- **FRAGMENTO DEL TEXTO**
◇ ◇ ◇ ◇ ◇
Además, el intento de enfrentar con dos espadas a los soldados del tribuno era una locura. Por otro lado, Pedro manifestó una gran torpeza al emplear su arma. Pero en medio de la confusión general, el Señor halló el tiempo para reparar los efectos del irreflexivo acto de su discípulo. Por última vez, Él extendió su compasiva mano para hacer bienes y sanar (Hechos 10:38)3 .

Finalmente, el acto de Pedro era una locura, porque rebajaba a Cristo al nivel de un hombre que necesitaba protección y, de ese modo, lo despojaba de su gloria divina. Esta había permanecido oculta frente a los hombres, pero fue plenamente revelada a Pedro (Mateo 16:16; 17:1-7).

No era, pues, asunto de los apóstoles garantizar la protección de Jesús –¿no lo había traicionado uno de ellos?– ya que a él le habría bastado orar a su Padre para obtener la intervención invencible de “más de doce legiones de ángeles” y de “una multitud de las huestes celestiales” (Mateo 26:53; Lucas 2:13). Y, ¿no era “Jehová de los ejércitos, el Fuerte de Israel”, quien había dicho: “Tomaré satisfacción de mis enemigos, me vengaré de mis adversarios”? (Isaías 1:24).

Pero la hora del juicio y de la venganza aún no había sonado. El Señor se encontraba en medio de los hombres, manifestando su gracia, a fin de cumplir la obra necesaria para la redención de ellos. Por eso era “necesario que así” se hiciera (Mateo 26:54). Cuando el Señor Jesús descienda por segunda vez a la tierra ya no lo hará para manifestar su gracia, sino que vendrá para juicio; no en su humillación, sino “en su gloria, y todos los santos ángeles con él” (Mateo 25:31).

En la escena que estamos considerando, vemos al Señor en su humillación y su oprobio; sin embargo, elevado por encima de todo lo que lo rodeaba. Él no se preocupó por sí mismo, sino por Judas, luego por los suyos, por Pedro, por Malco y, finalmente, se dirigió con soberana dignidad a los que venían a prenderlo, poniendo en evidencia la infamia de la conducta de esa gente:

¿Cómo contra un ladrón habéis salido con espadas y con palos para prenderme?
◇ ◇ ◇ ◇ ◇
- **DATOS DE LA FUENTE**

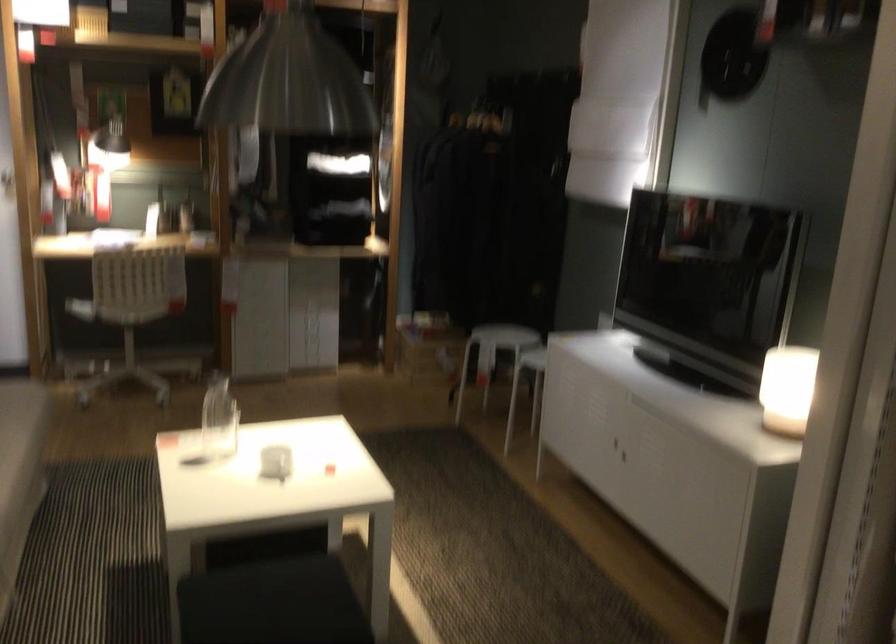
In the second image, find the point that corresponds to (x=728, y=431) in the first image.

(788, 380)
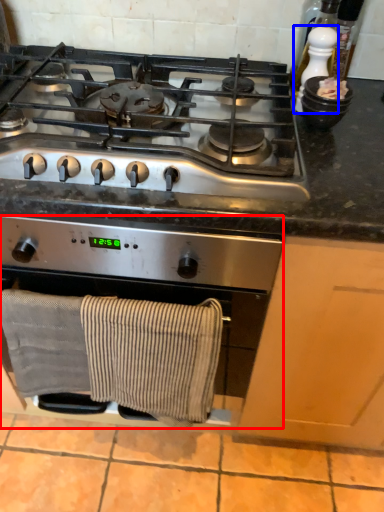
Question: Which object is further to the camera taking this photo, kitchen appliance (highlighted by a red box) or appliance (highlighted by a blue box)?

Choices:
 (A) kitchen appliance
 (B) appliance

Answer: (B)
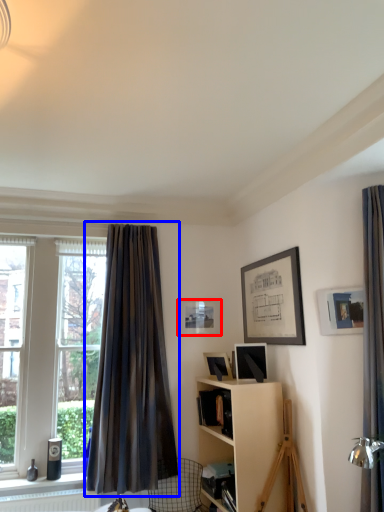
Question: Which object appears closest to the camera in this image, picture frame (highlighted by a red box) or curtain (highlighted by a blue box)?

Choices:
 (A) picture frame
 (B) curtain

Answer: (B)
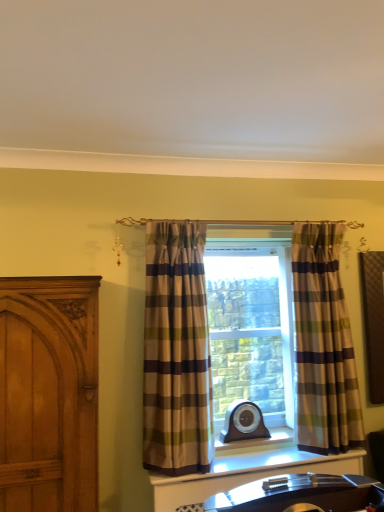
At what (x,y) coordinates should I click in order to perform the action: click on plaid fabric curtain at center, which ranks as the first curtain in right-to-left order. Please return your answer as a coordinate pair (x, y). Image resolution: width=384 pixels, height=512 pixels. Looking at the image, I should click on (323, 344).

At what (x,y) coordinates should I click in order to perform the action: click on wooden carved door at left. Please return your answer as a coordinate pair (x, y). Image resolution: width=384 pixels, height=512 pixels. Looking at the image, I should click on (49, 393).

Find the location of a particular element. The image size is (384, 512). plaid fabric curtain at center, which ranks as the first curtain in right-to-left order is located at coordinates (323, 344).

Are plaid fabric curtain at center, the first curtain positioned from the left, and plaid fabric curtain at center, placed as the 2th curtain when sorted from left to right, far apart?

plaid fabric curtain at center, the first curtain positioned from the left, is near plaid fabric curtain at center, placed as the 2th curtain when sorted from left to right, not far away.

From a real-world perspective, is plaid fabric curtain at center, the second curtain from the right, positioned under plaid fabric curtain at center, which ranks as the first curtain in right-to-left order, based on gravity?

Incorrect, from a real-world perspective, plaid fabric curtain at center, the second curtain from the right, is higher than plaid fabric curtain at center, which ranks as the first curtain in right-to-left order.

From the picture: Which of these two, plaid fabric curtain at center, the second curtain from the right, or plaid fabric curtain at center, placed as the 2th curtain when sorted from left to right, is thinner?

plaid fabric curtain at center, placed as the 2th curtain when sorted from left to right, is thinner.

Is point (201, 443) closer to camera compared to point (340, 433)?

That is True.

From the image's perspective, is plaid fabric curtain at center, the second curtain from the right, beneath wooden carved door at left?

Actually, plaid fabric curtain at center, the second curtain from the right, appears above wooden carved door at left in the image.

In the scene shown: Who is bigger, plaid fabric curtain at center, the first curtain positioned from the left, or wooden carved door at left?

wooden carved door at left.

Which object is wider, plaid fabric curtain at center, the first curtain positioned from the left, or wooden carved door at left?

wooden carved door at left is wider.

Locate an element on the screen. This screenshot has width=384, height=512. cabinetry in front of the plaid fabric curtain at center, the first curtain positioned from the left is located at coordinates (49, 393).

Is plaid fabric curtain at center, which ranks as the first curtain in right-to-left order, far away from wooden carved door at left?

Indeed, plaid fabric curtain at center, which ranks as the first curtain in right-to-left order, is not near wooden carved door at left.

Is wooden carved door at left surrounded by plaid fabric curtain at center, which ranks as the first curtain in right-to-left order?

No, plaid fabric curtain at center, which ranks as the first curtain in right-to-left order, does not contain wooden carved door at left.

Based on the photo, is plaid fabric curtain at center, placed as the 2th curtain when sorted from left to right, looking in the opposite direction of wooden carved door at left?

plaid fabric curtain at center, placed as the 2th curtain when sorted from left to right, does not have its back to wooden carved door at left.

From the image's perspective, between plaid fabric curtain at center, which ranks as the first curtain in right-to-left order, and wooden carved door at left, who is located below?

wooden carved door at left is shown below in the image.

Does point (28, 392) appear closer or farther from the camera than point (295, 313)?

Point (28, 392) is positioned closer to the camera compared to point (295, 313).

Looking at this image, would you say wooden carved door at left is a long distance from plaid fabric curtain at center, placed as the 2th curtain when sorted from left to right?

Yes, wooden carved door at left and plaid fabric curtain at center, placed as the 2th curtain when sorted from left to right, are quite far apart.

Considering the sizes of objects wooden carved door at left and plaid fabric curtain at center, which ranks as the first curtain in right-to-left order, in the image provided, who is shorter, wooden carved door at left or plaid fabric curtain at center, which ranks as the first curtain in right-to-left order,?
◇ ◇ ◇ ◇ ◇
- **PREGUNTAS DE ESTUDIO**
- a) Responde estas preguntas sobre el fragmento sobre el arresto de Jesús:
(i) ¿Con cuántas espadas se intentó enfrentar a los soldados del tribuno?
(ii) ¿Cuántas legiones de ángeles habría podido obtener Jesús con solo orar a su Padre?
(iii) ¿Cómo vendrá el Señor cuando descienda por segunda vez a la tierra?
- b) Por favor, prolonga el fragmento sobre el arresto de Jesús a partir de su última oración.
El material va aparte y no guarda relación con el fragmento sobre el arresto de Jesús.

- **PROBLEMAS RESUELTOS**
- a)
(i) Con dos espadas.
(ii) Más de doce legiones de ángeles.
(iii) Vendrá para juicio, no en su humillación, sino en su gloria y con todos los santos ángeles.

- b)
(Mateo 26:55).

Esas armas daban testimonio de la malvada conciencia que tenían. Él había estado todos los días entre ellos, enseñándoles en el templo (Lucas 21:37-38). ¿Habría sido tan difícil prenderlo en esos momentos? Ciertamente que si ellos finalmente lo aprehendían, no era gracias a las armas que tenían, sino para que se cumpliesen las Escrituras de los profetas (Mateo 26:56). Su hora había llegado; pero era también la hora de ellos y el poder de las tinieblas (Lucas 22:53), es decir, el hombre y Satanás unidos contra Dios. Sin embargo, la aparente victoria que ellos obtuvieron entonces, pronto se transformaría en una humillante derrota.

“Entonces todos los discípulos, dejándole, huyeron” (Mateo 26:56). Todos ellos “se escandalizaban de él”, tal como Jesús mismo se los había anunciado, pues no podían comprender lo que él iba a cumplir. Sus amigos y compañeros se alejaron de Él, las ovejas del rebaño fueron dispersadas y dejaron solo al Pastor, contra quien se levantó la espada (véase Salmo 88:18; Mateo 26:31; Zacarías 13:7).

No podía ser de otra manera. Cuando el pueblo de Israel entró en Canaán, entre el arca (figura de Cristo) y el pueblo debía mantenerse una distancia de alrededor de dos mil codos. “Marcharéis en pos de ella, a fin de que sepáis el camino por donde habéis de ir… No os acercaréis a ella”. ¿Cuál era ese camino? Ese camino llevaba a atravesar el Jordán, del cual leemos que “suele desbordarse por todas sus orillas”, un camino por el que ningún hombre había pasado antes.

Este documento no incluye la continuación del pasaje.